Sportsman/Sportswoman Their Profession
Jim Corbett GENTLEMAN JIM Boxer
Muhammad Ali LOUISVILLE LIP Boxer, US greatest ever arguably, now in his 50’s sadly suffers from Parkinson’s Disease
Nigel Benn DARK DESTROYER Boxer Eng
Georges Carpentier ORCHID KID Boxer Fra
Thomas Hearns HITMAN Boxer US
Ricky Hatton HITMAN Boxer Eng
Primo Carnera AMBLING ALP Boxer
Rocky Marciano BROCKTON BOMBER Boxer
Joe Louis BROWN BOMBER Boxer
Barry McGuigan CLONES CYCLONE Boxer
Eddie Edwards THE EAGLE Ski-Jumper, famous for his poor performance
Sergio Garcia EL NINO Spanish golfer
Florence Griffith-Joiner FLO JO Athlete, US 100m died aged just 38 after heavy drug use
Paavo Nurmi THE FLYING FINN Finnish Ski-Jumper
Ference Puskas THE GALLOPING MAJOR Hungarian Footballer, peaked around mid 50’s early 60’s
Jimmy Hill RABII Footballer UK, and later TV presenter and Football pundit
David Beckham GOLDENBALLS Footballer, Eng World Superstar off the pitch
Eusebio BLACK PANTHER Footballer
Stanley Matthews WIZARD OF DRIBBLE Footballer Eng, one of the greats of the 50’s, played league football at 50 yrs of age.
Duncan Ferguson DUNCAN DISORDERLY Footballer for Everton
Lev Yashin THE BLACK PANTHER Football Rus Goalkeeper
Norman Hunter BITES YOUR LEGS Footballer for Leeds
Dennis Law THE LAWMAN Football Sco prolific striker Man Utd & Scotland
Stuart Pearce PSYCHO Footballer Eng, England International left back, moved on to management
Paul Gascoigne GAZZA England Footballer, career blighted by addictions but still reached superstar status as much for his character as his skills.
Eddy Mercyx THE CANNIBAL Cycling Bel, winner of Tour De France 5 times
Martin Offiah CHARIOTS Rugby League and Union Eng Winger, one of fastest most elusive wingers in the game

Professional nicknames are fun, but they prevent us from remembering a person’s name which is more personal.
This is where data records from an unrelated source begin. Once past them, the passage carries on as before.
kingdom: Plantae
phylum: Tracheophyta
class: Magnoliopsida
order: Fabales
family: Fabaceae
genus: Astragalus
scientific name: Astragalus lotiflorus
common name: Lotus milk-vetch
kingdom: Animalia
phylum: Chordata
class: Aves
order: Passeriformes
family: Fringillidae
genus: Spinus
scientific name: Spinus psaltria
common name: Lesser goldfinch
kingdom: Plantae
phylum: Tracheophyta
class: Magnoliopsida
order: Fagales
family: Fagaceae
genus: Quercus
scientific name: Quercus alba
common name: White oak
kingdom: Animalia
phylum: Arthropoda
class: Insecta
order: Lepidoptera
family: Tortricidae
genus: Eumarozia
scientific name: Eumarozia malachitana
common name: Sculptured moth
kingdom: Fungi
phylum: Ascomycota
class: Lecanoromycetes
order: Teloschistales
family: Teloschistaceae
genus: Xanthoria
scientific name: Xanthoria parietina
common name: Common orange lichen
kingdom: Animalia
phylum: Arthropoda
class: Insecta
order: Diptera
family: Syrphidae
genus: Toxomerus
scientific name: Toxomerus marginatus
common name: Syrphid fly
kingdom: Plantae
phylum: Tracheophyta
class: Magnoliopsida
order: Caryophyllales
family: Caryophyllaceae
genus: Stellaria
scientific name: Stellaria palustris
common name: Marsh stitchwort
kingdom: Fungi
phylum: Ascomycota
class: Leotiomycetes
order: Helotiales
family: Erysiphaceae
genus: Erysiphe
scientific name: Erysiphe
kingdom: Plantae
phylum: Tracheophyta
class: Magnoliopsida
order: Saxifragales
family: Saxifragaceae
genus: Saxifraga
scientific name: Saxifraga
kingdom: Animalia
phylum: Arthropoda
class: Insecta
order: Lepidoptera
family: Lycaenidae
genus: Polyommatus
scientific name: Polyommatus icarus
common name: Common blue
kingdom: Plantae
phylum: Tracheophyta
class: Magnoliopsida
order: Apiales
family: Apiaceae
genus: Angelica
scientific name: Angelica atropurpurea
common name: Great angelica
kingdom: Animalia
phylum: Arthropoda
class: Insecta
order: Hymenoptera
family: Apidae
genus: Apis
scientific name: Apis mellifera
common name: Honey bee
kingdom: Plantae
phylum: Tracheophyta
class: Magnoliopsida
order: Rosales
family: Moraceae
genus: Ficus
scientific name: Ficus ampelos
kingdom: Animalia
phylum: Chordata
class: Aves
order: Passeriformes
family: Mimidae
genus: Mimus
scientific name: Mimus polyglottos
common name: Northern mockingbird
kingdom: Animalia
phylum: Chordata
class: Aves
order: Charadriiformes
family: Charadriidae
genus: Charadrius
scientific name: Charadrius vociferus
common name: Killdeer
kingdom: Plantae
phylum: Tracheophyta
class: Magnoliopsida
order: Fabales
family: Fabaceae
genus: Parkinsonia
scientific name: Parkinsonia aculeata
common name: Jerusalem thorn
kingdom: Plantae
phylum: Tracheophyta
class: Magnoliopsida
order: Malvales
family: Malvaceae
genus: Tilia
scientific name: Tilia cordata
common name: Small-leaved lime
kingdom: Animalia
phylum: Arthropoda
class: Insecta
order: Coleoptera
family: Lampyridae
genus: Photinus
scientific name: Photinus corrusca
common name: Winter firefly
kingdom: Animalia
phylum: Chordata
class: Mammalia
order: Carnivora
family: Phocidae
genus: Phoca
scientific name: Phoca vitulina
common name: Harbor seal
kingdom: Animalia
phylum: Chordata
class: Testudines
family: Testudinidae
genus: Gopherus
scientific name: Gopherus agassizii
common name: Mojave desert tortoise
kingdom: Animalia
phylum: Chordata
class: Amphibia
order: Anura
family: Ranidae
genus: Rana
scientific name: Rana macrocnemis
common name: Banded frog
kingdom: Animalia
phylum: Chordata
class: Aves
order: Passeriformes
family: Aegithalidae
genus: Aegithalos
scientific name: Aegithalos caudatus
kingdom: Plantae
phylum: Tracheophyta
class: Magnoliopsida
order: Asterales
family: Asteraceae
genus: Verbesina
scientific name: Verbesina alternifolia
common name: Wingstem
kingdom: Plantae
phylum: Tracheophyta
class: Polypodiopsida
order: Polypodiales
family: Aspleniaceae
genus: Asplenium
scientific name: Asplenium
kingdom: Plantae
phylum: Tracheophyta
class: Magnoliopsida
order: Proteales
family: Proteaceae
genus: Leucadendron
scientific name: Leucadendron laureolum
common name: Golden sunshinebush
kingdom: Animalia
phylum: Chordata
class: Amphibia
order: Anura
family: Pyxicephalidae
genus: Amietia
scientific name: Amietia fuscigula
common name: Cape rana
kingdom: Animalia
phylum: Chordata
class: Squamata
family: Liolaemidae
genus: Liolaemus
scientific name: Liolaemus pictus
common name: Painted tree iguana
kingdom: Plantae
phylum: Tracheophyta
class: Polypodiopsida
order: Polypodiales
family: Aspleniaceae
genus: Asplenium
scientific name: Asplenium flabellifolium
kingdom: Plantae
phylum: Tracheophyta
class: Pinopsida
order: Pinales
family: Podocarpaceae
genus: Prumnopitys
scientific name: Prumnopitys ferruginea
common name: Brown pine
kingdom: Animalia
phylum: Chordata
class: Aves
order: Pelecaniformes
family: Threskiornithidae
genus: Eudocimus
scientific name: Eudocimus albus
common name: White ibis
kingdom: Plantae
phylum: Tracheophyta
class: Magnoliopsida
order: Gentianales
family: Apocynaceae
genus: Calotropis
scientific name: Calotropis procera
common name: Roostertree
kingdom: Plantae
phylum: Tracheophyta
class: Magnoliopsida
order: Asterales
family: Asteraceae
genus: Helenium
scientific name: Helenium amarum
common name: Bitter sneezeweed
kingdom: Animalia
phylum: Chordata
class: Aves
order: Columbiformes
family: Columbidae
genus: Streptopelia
Here are a few you’ve probably used yourself (note that most of them are disrespectful).

  • Bones for a surgeon or mortician
  • Sawbones for an orthopedic surgeon
  • Doc for a doctor or dentist
  • Sparky for an electrician or radio operator
  • Geek for a computer technician, a brainy person or nerd
  • Sarge for a military sergeant
  • Chief for a police or fire chief
  • Teach for a teacher
  • Prof for a Professor
  • Brains for someone who is clever or a genius
  • Moneybags for a wealthy person

You may enjoy creating your own nicknames and handles that describe someone in a positive way. Heaven knows we have enough sadness caused from bullying and name calling. Handles may lift someone’s self-esteem or tear it down.

I was never a good athlete. I’d be the last chosen for a team because in those days I was the shortest kid in my class. To this day I cringe when I hear someone called a sissy or the cat calls “Bet she throws like a girl.”


“With These Hands — Hope”

Revenge is sweet. Some of these girl’s (and boys) grow into powerhouses! One day this gangly uncoordinated girl will look down on you when she’s the CEO of Yahoo, or Hewlett Packard, or GM. You better look out! “What goes around, comes around.”